- Um colar.
- Podia ser um terço?
- Podia.
- Então é você quem decide. Este anjinho não é nada, mas se toco nele vira anjo mesmo, com funções de anjo. – Segurou-o com forças pelas asas. – Quais são as funções de um anjo?
(...) – Veja, Lorena, veja... Os objetos só têm sentido quando têm sentido, fora disso... Eles precisam ser olhados, manuseados. Como nós. Se ninguém me ama, viro uma coisa ainda mais triste do que essas, porque ando, falo, indo e vindo como uma sombra, vazio, vazio. É o peso de papel sem papel, o cinzeiro sem cinza, o anjo sem anjo, fico aquela adaga ali fora do peito. Para que serve uma adaga fora do peito? – perguntou e tomou a adaga entre as mãos...”
Os objetos de Lygia Fagundes Telles
Quando um objeto perde o seu uso, e depois toma outro, ele no fim das contas é qual das duas opções? Os artefatos africanos que serviam para fazer uma conexão entre o mundo dos vivos com o mundo dos mortos, sofreu este processo de ‘mutação’. Foram roubadas através do colonialismo francês e agora são chamados de arte.
Seria justo tomar um artefato tão carregado de energias e significados e torná-lo inutilizável dentro de um museu, onde será contemplado com estranheza, vergonha, repulsa ou com os ares que as artes trazem às artes?
As estátuas também morrem, filme de Chris Marker, critica essa posição francesa de roubar estes artefatos e atribuir outro sentido, ignorando o seu uso natural. O filme trás ainda o questionamento sobre o envolvimento do homem branco com o homem negro e suas relações de trocas. Trocas sadias, trocas invasivas e o racismo.
Vários pontos negativos foram levantados quando assistimos a este filme. É uma forma de imposição e exploração de quem coloniza, é um 'rebaixamento' de uma tecnologia à arte. Já que antes essas máscaras e estátuas eram usadas de fato, tinham um fim, um proposito que passa longe de um processo artístico.
Porém, quando vimos e fizemos análises sobre essa discussão, encontramos os argumentos de André Malraux autor do livro As vozes do silêncio que diz que a museologização é a segunda vida de uma estátua, uma ressurreição. Essa apropriação francesa se justifica quando as estátuas e máscaras passam a ser peças de museus.
Concordo em partes, e penso que a museologisação também é um meio de informação.

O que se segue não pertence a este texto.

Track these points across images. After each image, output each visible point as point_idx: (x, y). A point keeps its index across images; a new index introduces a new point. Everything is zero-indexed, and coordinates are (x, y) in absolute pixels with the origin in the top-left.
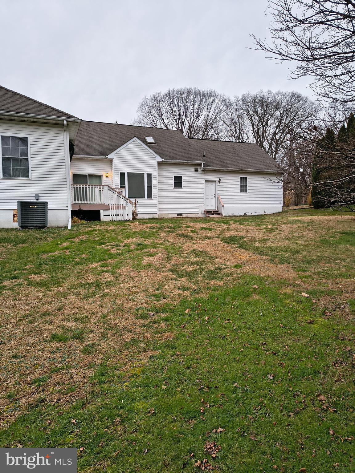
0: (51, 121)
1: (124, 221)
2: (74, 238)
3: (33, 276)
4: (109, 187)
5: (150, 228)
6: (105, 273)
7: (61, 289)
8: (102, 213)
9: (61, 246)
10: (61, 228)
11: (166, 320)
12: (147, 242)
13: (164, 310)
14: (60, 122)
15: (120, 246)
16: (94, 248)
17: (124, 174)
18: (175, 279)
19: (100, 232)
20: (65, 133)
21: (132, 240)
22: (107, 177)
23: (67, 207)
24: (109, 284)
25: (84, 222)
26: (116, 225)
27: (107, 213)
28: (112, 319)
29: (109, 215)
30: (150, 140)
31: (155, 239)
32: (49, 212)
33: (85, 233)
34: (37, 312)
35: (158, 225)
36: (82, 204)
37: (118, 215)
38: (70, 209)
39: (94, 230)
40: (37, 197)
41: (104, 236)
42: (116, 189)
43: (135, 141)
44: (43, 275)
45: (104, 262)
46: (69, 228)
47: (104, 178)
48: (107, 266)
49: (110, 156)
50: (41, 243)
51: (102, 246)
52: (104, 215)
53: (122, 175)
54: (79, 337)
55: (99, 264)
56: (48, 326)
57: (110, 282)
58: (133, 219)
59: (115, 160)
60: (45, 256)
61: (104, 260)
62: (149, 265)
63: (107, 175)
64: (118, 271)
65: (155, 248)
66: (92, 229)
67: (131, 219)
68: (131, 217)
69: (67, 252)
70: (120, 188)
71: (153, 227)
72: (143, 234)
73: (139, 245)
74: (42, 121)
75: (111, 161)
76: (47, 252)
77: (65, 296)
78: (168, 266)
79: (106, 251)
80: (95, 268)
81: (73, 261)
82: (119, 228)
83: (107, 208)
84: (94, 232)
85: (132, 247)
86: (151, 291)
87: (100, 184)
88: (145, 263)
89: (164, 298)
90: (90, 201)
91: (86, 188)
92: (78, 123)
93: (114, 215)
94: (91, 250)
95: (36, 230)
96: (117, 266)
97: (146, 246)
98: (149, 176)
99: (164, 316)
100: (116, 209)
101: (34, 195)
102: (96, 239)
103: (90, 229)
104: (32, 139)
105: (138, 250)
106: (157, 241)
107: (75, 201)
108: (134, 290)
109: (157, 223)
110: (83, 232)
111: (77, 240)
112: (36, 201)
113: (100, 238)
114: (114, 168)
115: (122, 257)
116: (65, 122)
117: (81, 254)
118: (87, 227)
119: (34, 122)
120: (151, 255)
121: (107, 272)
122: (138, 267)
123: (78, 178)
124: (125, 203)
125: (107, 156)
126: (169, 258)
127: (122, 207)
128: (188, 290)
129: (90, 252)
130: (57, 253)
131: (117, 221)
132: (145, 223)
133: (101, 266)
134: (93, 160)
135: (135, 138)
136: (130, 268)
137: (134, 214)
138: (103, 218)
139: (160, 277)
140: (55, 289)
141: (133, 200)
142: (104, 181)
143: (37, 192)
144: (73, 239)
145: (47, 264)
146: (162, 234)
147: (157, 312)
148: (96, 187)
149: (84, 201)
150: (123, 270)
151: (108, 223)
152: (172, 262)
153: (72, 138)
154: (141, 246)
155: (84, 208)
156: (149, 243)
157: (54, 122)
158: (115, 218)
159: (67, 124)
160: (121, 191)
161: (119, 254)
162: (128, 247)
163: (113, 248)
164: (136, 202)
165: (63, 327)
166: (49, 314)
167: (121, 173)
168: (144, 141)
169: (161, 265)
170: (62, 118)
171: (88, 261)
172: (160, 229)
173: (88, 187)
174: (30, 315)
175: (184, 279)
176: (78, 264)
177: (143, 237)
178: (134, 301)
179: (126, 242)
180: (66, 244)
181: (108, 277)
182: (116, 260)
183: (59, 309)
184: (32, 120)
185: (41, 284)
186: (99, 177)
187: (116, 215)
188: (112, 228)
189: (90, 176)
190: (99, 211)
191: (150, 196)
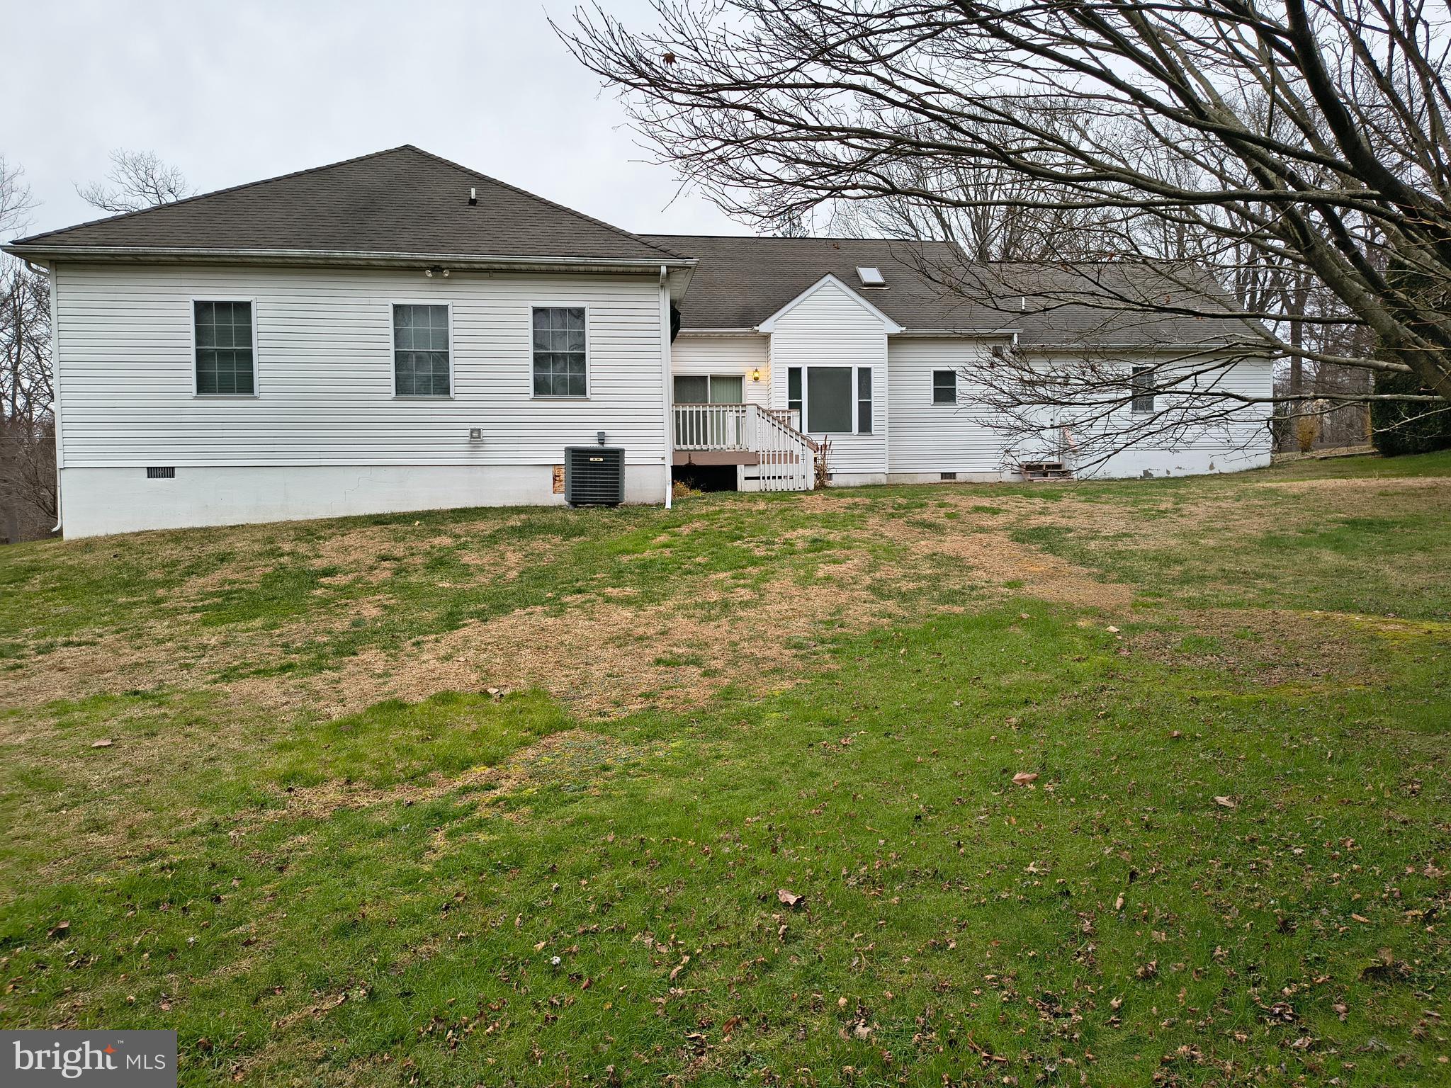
0: (633, 269)
1: (794, 491)
2: (679, 526)
3: (610, 589)
4: (759, 408)
5: (846, 508)
6: (739, 589)
7: (662, 608)
8: (742, 472)
9: (654, 541)
10: (650, 506)
11: (835, 652)
12: (835, 536)
13: (834, 641)
14: (652, 270)
15: (773, 543)
16: (720, 547)
17: (799, 370)
18: (872, 602)
19: (734, 515)
20: (662, 293)
21: (800, 532)
22: (756, 379)
23: (663, 458)
24: (745, 605)
25: (700, 494)
26: (771, 500)
27: (753, 472)
28: (746, 647)
29: (758, 478)
30: (870, 275)
31: (853, 531)
32: (627, 469)
33: (700, 516)
34: (629, 635)
35: (868, 501)
36: (695, 450)
37: (780, 477)
38: (669, 463)
39: (720, 511)
40: (602, 438)
41: (742, 523)
42: (778, 412)
43: (829, 284)
44: (628, 589)
45: (740, 570)
46: (668, 505)
47: (747, 383)
48: (744, 578)
49: (763, 328)
50: (615, 536)
51: (736, 544)
52: (747, 478)
53: (794, 373)
54: (696, 662)
55: (728, 574)
56: (647, 651)
57: (748, 602)
58: (816, 488)
59: (777, 336)
60: (625, 559)
61: (740, 567)
62: (828, 578)
63: (756, 375)
64: (763, 586)
65: (849, 548)
66: (717, 508)
67: (812, 487)
68: (811, 483)
69: (667, 553)
70: (787, 408)
71: (856, 505)
72: (829, 521)
73: (815, 541)
74: (614, 269)
75: (766, 338)
76: (628, 552)
77: (669, 617)
78: (868, 580)
79: (744, 551)
80: (722, 581)
81: (679, 568)
82: (776, 506)
83: (753, 459)
84: (721, 516)
85: (800, 545)
86: (820, 616)
87: (738, 402)
88: (821, 574)
89: (841, 626)
90: (712, 443)
91: (705, 412)
92: (690, 268)
93: (769, 478)
94: (715, 549)
95: (602, 509)
96: (764, 578)
97: (830, 545)
98: (865, 373)
99: (832, 647)
100: (774, 462)
101: (595, 433)
102: (724, 529)
103: (712, 508)
104: (593, 312)
105: (811, 551)
106: (855, 534)
107: (678, 443)
108: (790, 613)
109: (868, 496)
110: (698, 516)
111: (685, 530)
112: (597, 446)
113: (733, 527)
114: (772, 356)
115: (776, 564)
116: (664, 269)
117: (695, 558)
118: (706, 504)
119: (598, 273)
120: (835, 562)
121: (744, 586)
122: (803, 582)
123: (687, 387)
124: (797, 448)
125: (756, 328)
126: (873, 567)
127: (790, 457)
128: (890, 617)
129: (713, 553)
130: (647, 555)
131: (777, 491)
132: (841, 495)
133: (733, 578)
134: (721, 339)
135: (829, 277)
136: (788, 582)
137: (822, 475)
138: (742, 485)
139: (843, 598)
140: (651, 609)
141: (819, 438)
142: (750, 393)
143: (601, 427)
144: (676, 529)
145: (632, 573)
146: (873, 521)
147: (823, 642)
148: (728, 408)
149: (698, 443)
150: (775, 586)
151: (753, 497)
152: (878, 575)
153: (677, 296)
154: (817, 545)
155: (699, 461)
156: (838, 539)
157: (639, 269)
158: (773, 485)
159: (668, 273)
160: (789, 418)
161: (770, 559)
162: (791, 545)
163: (758, 547)
164: (828, 443)
165: (671, 652)
166: (647, 638)
167: (791, 370)
168: (855, 283)
169: (852, 578)
170: (658, 262)
171: (708, 568)
172: (871, 509)
173: (708, 409)
174: (618, 638)
175: (889, 603)
176: (690, 572)
177: (827, 527)
178: (787, 628)
179: (788, 535)
180: (664, 538)
181: (746, 594)
182: (762, 568)
183: (662, 634)
184: (595, 269)
185: (628, 602)
186: (737, 380)
187: (774, 478)
188: (762, 506)
189: (715, 379)
190: (735, 467)
191: (865, 426)
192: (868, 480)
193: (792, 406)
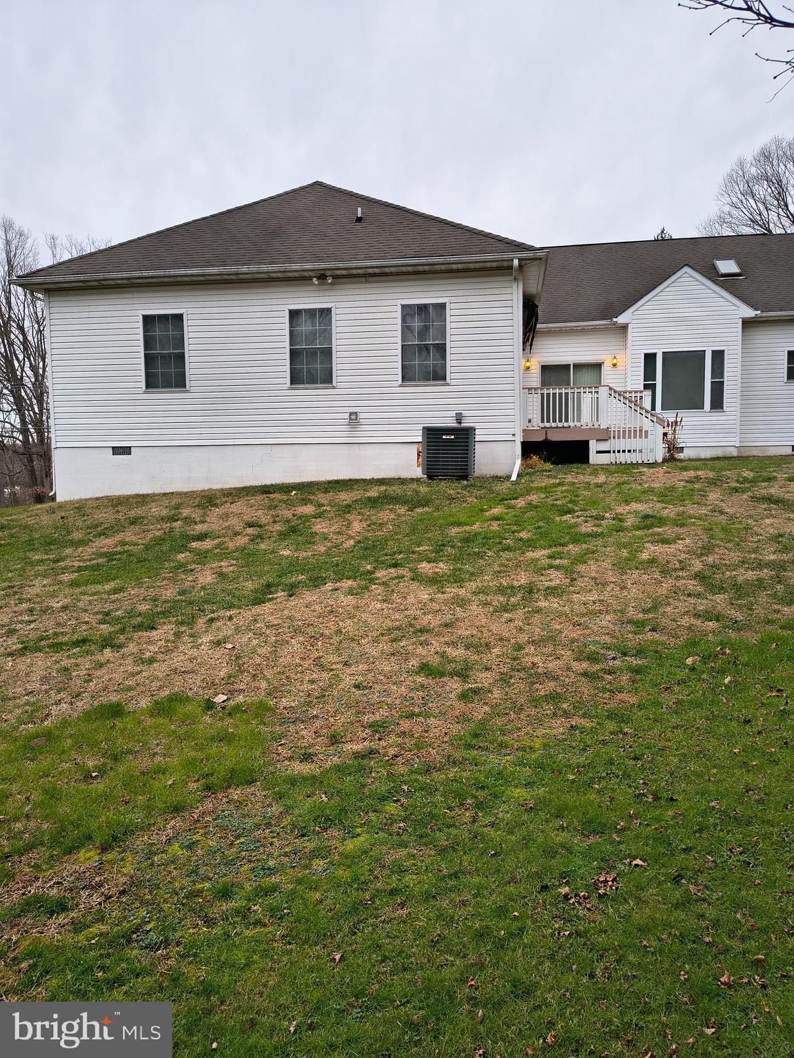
0: (489, 265)
1: (637, 464)
2: (516, 499)
3: (424, 564)
4: (610, 389)
5: (687, 482)
6: (551, 571)
7: (462, 592)
8: (594, 446)
9: (487, 514)
10: (500, 477)
11: (637, 671)
12: (670, 511)
13: (640, 652)
14: (506, 264)
15: (603, 518)
16: (547, 520)
17: (654, 355)
18: (699, 595)
19: (571, 488)
20: (515, 286)
21: (635, 506)
22: (614, 365)
23: (514, 435)
24: (551, 592)
25: (548, 466)
26: (612, 473)
27: (604, 446)
28: (531, 656)
29: (609, 452)
30: (727, 266)
31: (690, 506)
32: (477, 446)
33: (539, 489)
34: (411, 625)
35: (711, 474)
36: (551, 427)
37: (629, 451)
38: (519, 439)
39: (559, 484)
40: (459, 418)
41: (577, 496)
42: (630, 392)
43: (686, 275)
44: (441, 565)
45: (559, 549)
46: (514, 478)
47: (606, 369)
48: (561, 558)
49: (621, 319)
50: (455, 508)
51: (564, 518)
52: (598, 452)
53: (650, 359)
54: (463, 675)
55: (546, 552)
56: (420, 650)
57: (555, 588)
58: (665, 461)
59: (634, 326)
60: (454, 531)
61: (561, 545)
62: (652, 561)
63: (615, 361)
64: (581, 568)
65: (682, 525)
66: (558, 481)
67: (660, 460)
68: (659, 454)
69: (495, 526)
70: (642, 389)
71: (698, 478)
72: (666, 495)
73: (647, 517)
74: (471, 266)
75: (624, 328)
76: (459, 524)
77: (462, 603)
78: (697, 565)
79: (571, 527)
80: (538, 560)
81: (500, 543)
82: (616, 478)
83: (604, 435)
84: (560, 488)
85: (630, 522)
86: (631, 613)
87: (598, 384)
88: (645, 556)
89: (654, 630)
91: (567, 394)
92: (540, 259)
93: (619, 452)
94: (541, 524)
95: (452, 482)
96: (581, 559)
97: (661, 521)
98: (718, 356)
99: (635, 662)
100: (624, 438)
101: (453, 414)
102: (559, 502)
103: (552, 481)
104: (453, 306)
105: (639, 528)
106: (691, 510)
107: (542, 421)
108: (597, 607)
109: (712, 469)
110: (537, 488)
111: (520, 503)
112: (456, 425)
113: (568, 499)
114: (629, 345)
115: (600, 542)
116: (516, 262)
117: (519, 532)
118: (548, 477)
119: (458, 271)
120: (665, 541)
121: (557, 568)
122: (622, 566)
123: (555, 374)
124: (647, 424)
125: (615, 320)
126: (707, 550)
127: (641, 433)
128: (718, 620)
129: (539, 528)
130: (476, 527)
131: (626, 464)
132: (685, 469)
133: (550, 557)
134: (583, 331)
135: (686, 269)
136: (607, 564)
137: (673, 448)
138: (594, 458)
139: (664, 589)
140: (452, 590)
141: (670, 416)
142: (608, 375)
143: (459, 408)
144: (513, 501)
145: (453, 547)
146: (714, 496)
147: (625, 654)
148: (582, 390)
149: (554, 421)
150: (591, 568)
151: (606, 469)
152: (710, 559)
153: (533, 288)
154: (648, 521)
155: (554, 437)
156: (672, 515)
157: (494, 265)
158: (622, 458)
159: (520, 266)
160: (641, 398)
161: (594, 535)
162: (621, 520)
163: (586, 522)
164: (679, 419)
165: (443, 655)
166: (428, 631)
167: (646, 355)
168: (713, 275)
169: (680, 562)
170: (510, 255)
171: (530, 544)
172: (713, 483)
173: (570, 391)
174: (398, 628)
175: (720, 598)
176: (508, 549)
177: (662, 501)
178: (587, 627)
179: (620, 510)
180: (496, 511)
181: (556, 578)
182: (584, 546)
183: (446, 625)
184: (455, 267)
185: (435, 581)
186: (597, 366)
187: (624, 451)
188: (601, 479)
189: (578, 367)
190: (587, 442)
191: (717, 404)
192: (719, 453)
193: (646, 387)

Eles abrigam, cuidam e também contam a história das 'artes'. Por exemplo, se este processo de colonização não tivesse acontecido desta forma, trazendo estes artefatos e o uso deles à tona, nós sequer saberíamos da existência desses rituais, que são muito diferentes do modelo eurocêntrico que é tão disseminado no mundo.
Nós aqui não falamos da morte como eles falam, nós não tratamos nossos mortos como eles tratam. E se as pessoas não tivessem tomado conhecimento destas práticas, elas não saberiam que existe uma outra relação com a morte, muito mais tranquila, apaziguadora e menos medonha ou dramática.
É estranha essa relação, e também muito complexa. Não é justo, mas tem um potencial de conhecimento muito importante. Não sei e nem devo dizer quem está certo ou errado, qual deveria ser o modelo, como tratar ou não os mortos.
O mundo é heterogêneo e ter o conhecimento disso é o mais importante para que se respeite e seja respeitado.
O mundo é heterogêneo e ter o conhecimento disso é o mais importante para que se respeite e seja respeitado.